__Work to be completed__
In the listing below, find the line holding "Ταιριάζει στο μοντέλο" and the line holding "Vila Santa Rita, Sorocaba, SP para". Write out those two lines and all lines between, exactly, and nothing more.

__Data for analysis__
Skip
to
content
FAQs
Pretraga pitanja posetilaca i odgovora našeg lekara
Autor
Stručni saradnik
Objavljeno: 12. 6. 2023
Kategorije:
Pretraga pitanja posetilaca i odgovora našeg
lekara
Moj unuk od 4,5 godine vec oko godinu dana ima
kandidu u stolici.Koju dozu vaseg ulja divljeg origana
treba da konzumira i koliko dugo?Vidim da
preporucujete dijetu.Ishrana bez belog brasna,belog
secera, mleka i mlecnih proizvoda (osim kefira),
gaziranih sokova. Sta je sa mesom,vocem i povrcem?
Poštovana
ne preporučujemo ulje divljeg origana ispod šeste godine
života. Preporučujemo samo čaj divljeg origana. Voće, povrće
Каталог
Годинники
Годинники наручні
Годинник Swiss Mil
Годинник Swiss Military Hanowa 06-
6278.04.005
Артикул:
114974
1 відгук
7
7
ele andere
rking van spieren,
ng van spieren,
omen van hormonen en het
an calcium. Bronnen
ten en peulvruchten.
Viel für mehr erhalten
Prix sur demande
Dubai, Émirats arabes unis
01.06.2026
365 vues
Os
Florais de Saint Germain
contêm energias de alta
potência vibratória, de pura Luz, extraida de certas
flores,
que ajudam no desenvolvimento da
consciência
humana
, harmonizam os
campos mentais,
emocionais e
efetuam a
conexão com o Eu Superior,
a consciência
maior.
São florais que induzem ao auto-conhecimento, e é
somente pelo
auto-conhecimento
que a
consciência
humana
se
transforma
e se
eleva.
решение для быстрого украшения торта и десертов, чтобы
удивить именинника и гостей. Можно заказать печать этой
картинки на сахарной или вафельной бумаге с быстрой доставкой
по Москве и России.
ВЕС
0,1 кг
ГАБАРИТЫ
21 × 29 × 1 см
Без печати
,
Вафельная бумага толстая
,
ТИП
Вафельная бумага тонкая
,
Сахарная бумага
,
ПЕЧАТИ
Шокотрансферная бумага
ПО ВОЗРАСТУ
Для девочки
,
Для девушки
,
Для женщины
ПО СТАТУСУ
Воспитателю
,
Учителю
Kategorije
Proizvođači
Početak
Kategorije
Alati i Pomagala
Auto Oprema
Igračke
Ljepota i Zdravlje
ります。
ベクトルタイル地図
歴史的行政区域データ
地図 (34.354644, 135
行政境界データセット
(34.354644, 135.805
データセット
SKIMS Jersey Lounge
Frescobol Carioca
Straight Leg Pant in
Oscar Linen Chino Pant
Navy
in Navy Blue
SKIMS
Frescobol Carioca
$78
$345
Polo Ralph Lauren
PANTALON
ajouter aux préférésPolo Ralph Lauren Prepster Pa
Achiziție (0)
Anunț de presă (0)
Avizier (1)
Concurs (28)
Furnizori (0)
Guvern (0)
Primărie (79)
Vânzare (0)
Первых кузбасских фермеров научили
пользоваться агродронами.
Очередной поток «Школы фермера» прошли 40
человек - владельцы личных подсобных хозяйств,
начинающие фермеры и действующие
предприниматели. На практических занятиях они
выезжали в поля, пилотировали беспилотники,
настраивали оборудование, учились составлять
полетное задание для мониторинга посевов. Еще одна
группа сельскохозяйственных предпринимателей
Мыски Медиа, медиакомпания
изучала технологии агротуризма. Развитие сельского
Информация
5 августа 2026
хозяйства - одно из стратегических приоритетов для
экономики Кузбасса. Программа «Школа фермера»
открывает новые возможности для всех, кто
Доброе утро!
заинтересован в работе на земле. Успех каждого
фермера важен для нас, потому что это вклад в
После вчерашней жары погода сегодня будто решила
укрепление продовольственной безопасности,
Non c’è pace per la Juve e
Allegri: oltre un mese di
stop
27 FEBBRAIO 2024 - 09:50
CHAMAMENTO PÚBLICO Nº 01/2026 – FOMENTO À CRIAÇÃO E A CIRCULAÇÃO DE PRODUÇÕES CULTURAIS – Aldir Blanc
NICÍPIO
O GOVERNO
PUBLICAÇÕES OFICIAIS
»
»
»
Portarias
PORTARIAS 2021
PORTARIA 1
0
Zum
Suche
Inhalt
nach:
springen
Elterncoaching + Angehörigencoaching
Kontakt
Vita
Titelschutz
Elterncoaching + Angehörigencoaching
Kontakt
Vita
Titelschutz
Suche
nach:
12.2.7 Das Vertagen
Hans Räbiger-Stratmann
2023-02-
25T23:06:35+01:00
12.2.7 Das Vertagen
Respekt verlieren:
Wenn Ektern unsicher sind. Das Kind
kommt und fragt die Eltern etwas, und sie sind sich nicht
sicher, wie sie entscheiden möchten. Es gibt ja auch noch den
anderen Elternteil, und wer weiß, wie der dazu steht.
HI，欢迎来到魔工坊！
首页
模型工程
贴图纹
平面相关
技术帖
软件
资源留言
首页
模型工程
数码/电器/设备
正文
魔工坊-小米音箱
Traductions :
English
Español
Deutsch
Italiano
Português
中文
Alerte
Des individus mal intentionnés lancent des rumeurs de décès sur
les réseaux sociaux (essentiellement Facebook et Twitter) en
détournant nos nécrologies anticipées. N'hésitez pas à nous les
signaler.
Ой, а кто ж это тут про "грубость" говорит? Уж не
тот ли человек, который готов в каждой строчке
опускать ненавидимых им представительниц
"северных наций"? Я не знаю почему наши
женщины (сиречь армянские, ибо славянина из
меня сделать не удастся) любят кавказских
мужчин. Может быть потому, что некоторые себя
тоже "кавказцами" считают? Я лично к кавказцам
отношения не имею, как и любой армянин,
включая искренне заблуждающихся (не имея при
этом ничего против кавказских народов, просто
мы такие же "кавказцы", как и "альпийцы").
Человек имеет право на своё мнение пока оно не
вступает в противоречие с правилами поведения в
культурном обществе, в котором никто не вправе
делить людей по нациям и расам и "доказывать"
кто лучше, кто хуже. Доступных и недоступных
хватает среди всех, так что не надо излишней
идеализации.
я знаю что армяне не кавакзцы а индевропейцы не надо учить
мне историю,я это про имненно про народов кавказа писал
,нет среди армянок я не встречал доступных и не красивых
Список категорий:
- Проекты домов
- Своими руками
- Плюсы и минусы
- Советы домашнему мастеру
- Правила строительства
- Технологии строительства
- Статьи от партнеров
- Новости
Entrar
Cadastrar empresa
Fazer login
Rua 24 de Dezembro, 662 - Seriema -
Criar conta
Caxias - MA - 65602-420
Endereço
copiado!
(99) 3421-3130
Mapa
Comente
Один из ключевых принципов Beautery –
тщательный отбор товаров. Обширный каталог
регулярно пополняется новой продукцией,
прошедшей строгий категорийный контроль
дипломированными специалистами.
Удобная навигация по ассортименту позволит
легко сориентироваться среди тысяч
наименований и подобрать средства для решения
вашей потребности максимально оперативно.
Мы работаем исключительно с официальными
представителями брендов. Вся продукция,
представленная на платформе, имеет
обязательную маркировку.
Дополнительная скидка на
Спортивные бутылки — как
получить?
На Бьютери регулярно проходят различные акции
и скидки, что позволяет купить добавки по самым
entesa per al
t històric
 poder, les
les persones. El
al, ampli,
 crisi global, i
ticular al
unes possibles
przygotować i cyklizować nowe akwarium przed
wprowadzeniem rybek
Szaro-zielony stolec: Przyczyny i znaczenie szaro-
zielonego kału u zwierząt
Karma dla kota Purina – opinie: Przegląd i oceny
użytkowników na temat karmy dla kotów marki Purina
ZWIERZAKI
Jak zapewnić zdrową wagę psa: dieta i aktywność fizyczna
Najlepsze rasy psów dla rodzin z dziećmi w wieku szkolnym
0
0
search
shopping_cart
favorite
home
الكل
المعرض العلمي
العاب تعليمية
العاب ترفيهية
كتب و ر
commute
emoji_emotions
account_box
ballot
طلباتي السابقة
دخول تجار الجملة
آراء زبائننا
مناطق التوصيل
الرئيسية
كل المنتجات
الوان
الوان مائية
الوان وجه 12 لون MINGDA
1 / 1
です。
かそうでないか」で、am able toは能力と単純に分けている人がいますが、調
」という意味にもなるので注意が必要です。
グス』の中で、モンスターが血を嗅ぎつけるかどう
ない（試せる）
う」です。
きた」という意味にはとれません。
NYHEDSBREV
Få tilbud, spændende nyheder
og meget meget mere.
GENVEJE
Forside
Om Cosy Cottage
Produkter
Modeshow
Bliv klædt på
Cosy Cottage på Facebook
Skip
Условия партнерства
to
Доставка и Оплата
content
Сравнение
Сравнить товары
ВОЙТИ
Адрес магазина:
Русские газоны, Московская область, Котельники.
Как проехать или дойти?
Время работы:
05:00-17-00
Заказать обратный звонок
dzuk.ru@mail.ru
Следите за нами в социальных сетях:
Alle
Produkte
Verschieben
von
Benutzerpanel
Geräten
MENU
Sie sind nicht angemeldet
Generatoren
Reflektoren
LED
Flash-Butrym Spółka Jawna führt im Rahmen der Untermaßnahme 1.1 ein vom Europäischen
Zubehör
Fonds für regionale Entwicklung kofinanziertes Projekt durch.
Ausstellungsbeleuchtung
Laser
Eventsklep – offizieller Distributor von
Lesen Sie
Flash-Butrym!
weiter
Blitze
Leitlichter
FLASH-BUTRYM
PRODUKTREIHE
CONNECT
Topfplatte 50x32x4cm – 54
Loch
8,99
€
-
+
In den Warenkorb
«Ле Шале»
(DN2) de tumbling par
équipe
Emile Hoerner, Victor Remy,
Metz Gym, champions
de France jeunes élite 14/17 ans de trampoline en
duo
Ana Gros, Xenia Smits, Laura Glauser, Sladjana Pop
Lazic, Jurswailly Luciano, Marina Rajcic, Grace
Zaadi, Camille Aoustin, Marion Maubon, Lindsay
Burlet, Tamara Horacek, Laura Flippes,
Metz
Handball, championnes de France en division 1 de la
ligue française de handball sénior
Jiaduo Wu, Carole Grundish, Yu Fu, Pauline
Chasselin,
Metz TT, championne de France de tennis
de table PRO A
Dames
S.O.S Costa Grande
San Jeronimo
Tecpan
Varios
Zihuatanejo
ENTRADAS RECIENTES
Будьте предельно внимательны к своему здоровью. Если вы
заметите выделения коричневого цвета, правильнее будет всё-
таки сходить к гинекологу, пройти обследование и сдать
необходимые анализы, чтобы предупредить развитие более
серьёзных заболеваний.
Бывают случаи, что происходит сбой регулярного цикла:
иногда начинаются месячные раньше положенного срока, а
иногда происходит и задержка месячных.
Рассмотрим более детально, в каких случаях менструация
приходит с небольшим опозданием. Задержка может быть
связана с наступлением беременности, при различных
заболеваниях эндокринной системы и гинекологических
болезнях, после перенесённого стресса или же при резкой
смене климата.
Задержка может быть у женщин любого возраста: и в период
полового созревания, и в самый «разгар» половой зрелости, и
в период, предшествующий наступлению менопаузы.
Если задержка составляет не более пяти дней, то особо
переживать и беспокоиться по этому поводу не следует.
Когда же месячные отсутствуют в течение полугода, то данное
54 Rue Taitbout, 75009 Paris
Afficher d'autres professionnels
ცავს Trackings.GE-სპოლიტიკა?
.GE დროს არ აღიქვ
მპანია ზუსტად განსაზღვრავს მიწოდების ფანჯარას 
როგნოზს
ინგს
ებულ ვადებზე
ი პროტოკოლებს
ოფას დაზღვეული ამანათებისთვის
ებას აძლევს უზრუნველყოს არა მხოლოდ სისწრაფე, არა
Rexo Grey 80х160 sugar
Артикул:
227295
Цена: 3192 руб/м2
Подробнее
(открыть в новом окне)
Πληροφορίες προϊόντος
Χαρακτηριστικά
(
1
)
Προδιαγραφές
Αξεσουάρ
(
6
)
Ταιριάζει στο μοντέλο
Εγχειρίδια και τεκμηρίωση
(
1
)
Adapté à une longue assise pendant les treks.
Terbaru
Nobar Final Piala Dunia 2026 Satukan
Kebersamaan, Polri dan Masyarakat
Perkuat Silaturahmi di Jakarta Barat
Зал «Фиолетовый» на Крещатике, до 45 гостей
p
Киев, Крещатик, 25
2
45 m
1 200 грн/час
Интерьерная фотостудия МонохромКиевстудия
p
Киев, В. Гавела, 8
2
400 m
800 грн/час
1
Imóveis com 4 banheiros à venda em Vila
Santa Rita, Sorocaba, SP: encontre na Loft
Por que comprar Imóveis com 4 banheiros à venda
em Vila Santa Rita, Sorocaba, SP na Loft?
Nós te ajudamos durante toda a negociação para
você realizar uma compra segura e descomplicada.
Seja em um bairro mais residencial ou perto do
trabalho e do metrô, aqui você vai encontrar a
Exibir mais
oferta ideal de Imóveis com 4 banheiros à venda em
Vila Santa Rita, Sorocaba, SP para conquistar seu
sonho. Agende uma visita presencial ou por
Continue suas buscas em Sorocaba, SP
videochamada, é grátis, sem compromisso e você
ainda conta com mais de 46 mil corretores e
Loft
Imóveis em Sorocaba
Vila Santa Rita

__Solution__
Ταιριάζει στο μοντέλο
Εγχειρίδια και τεκμηρίωση
(
1
)
Adapté à une longue assise pendant les treks.
Terbaru
Nobar Final Piala Dunia 2026 Satukan
Kebersamaan, Polri dan Masyarakat
Perkuat Silaturahmi di Jakarta Barat
Зал «Фиолетовый» на Крещатике, до 45 гостей
p
Киев, Крещатик, 25
2
45 m
1 200 грн/час
Интерьерная фотостудия МонохромКиевстудия
p
Киев, В. Гавела, 8
2
400 m
800 грн/час
1
Imóveis com 4 banheiros à venda em Vila
Santa Rita, Sorocaba, SP: encontre na Loft
Por que comprar Imóveis com 4 banheiros à venda
em Vila Santa Rita, Sorocaba, SP na Loft?
Nós te ajudamos durante toda a negociação para
você realizar uma compra segura e descomplicada.
Seja em um bairro mais residencial ou perto do
trabalho e do metrô, aqui você vai encontrar a
Exibir mais
oferta ideal de Imóveis com 4 banheiros à venda em
Vila Santa Rita, Sorocaba, SP para conquistar seu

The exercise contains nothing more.